Tony Soprano, maschera tragicomica e funambolo emotivo, eredita la tradizione “atrabiliare” dell’uomo malinconico del Medioevo, il suo pianeta è Saturno e nella sua orbita gravitano sogni cupi, isteria e bipolarismo: un boss che ha rifiutato, freudianamente, la presa di coscienza dell’assenza del pene nella madre, donna castrante e famelica. Tutto, nella serie tv, è sopra le righe, iperbolico e saturo di elementi che si confondono in un magma narrativo ribollente; i pochi momenti di stasi sono controbilanciati da dialoghi corrosivi e da un’incredibile e voyeuristica esibizione di nudità sentimentali e fisiche.

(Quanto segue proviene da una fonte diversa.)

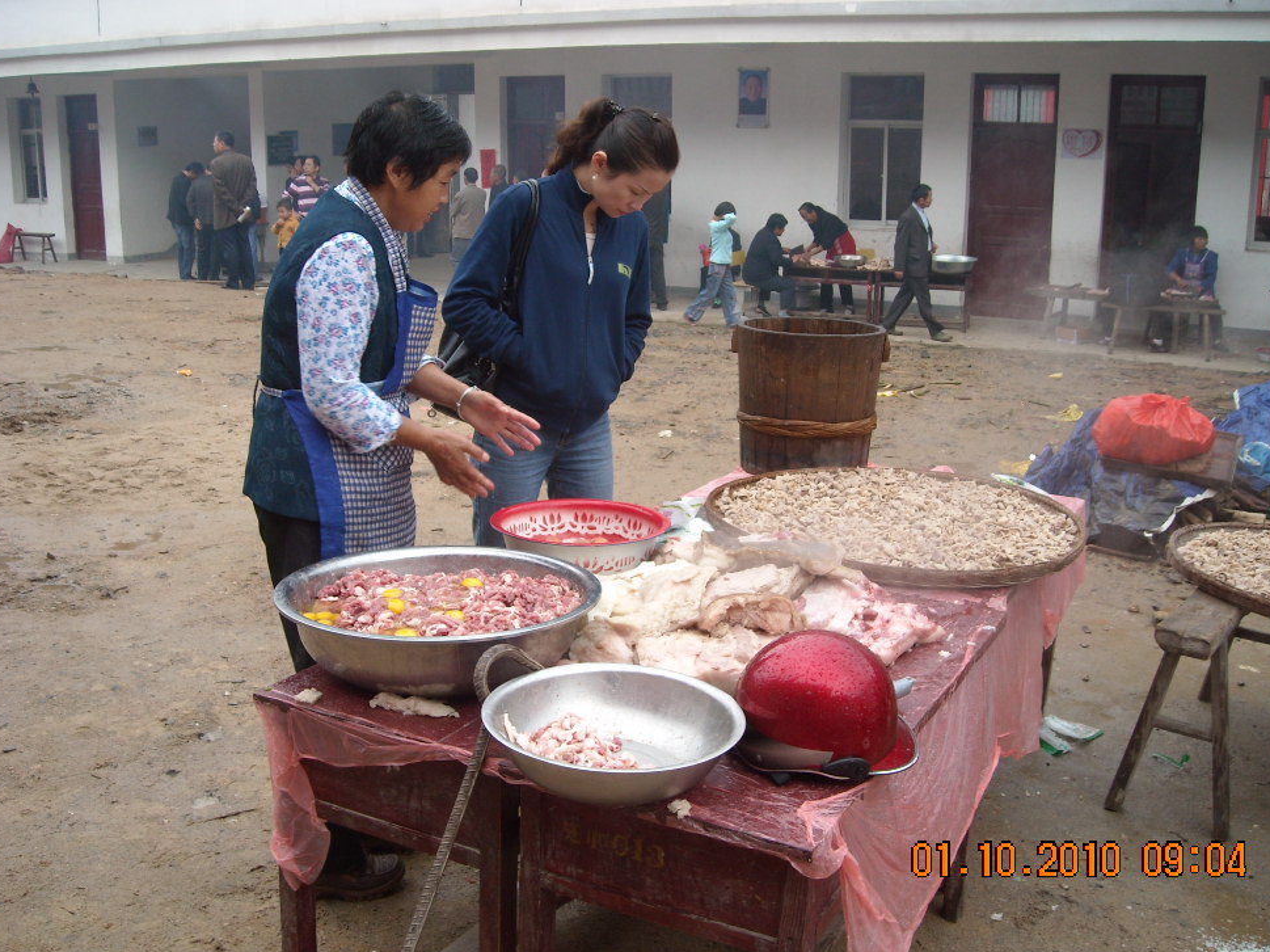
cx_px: 633
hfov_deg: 50.2
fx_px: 1357
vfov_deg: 38.6
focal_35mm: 37
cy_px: 462
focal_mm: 5.7
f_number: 2.8
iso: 64
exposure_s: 1/154
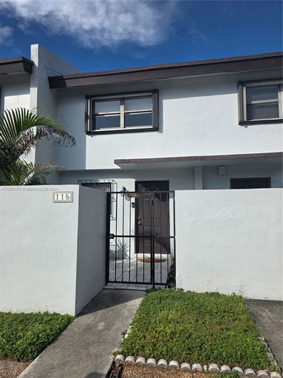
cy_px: 189
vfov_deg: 73.9
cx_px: 142
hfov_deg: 58.9
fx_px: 251
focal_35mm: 23
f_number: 1.7
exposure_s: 1/6809
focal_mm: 6.3
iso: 80
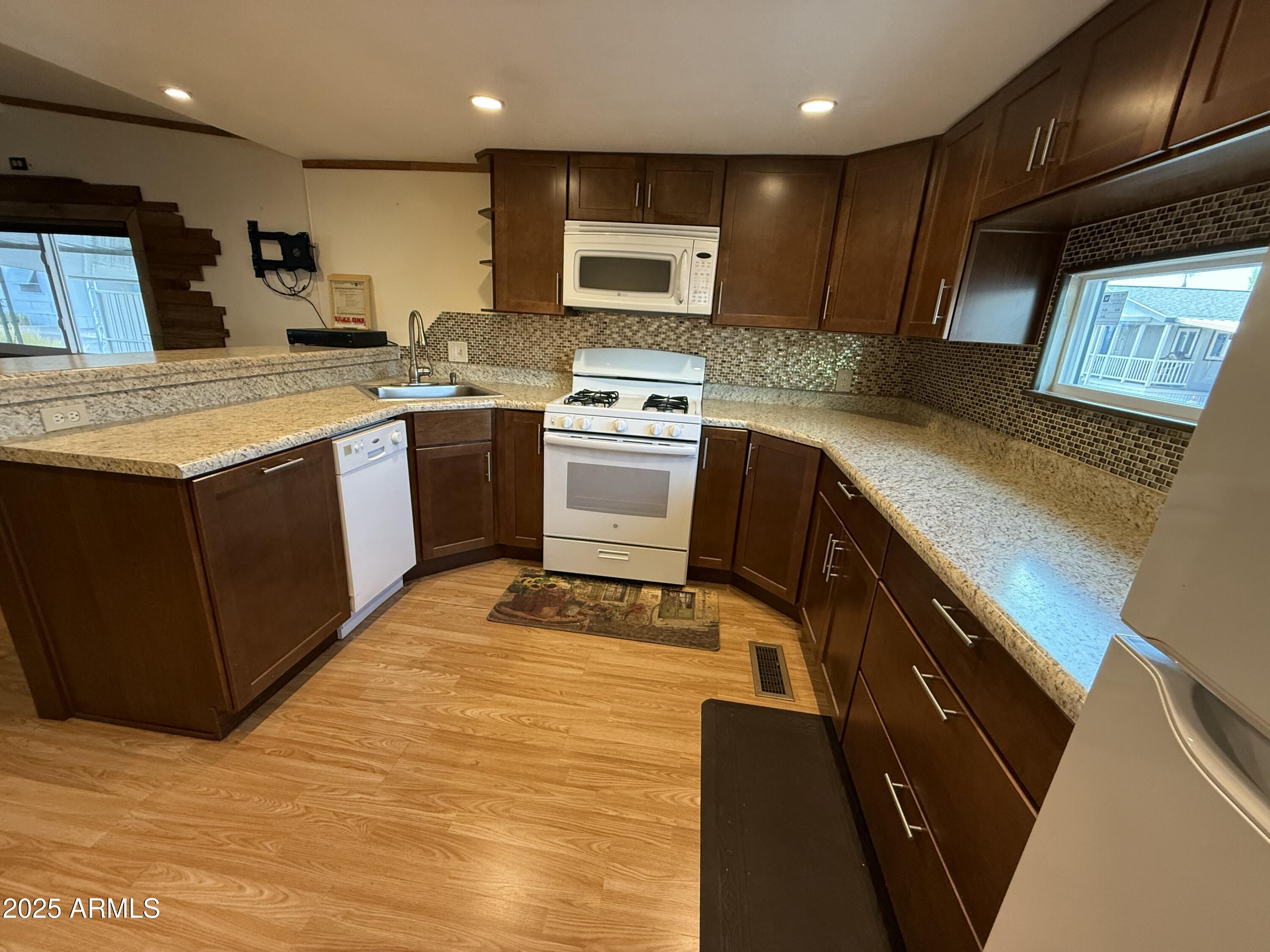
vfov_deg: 85.7
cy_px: 476
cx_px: 635
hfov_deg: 102.1
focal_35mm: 14
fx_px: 514
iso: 320
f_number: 2.2
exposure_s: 1/99
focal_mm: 2.22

Per avere un inquadramento più analitico del mitologema dei Soprano, si consiglia di vedere su Netflix I Molti Santi del New Jersey, origin story di Dickie Moltisanti, padre di Christopher, amato nipote di Tony. In una sequenza significativa, un giovane Tony chiede al venerato zio Dickie che armeggia nel garage per nascondere il sangue paterno appena versato: “Posso guardarti?”.

Tony diventerà un leader del crimine grazie alla sua curiosità cognitiva, al suo spirito di osservazione e all’innata capacità di leggere la realtà attraverso gli occhi di un predatore che mappa il territorio, lo marchia e poi, quando necessario, lo inonda di sangue.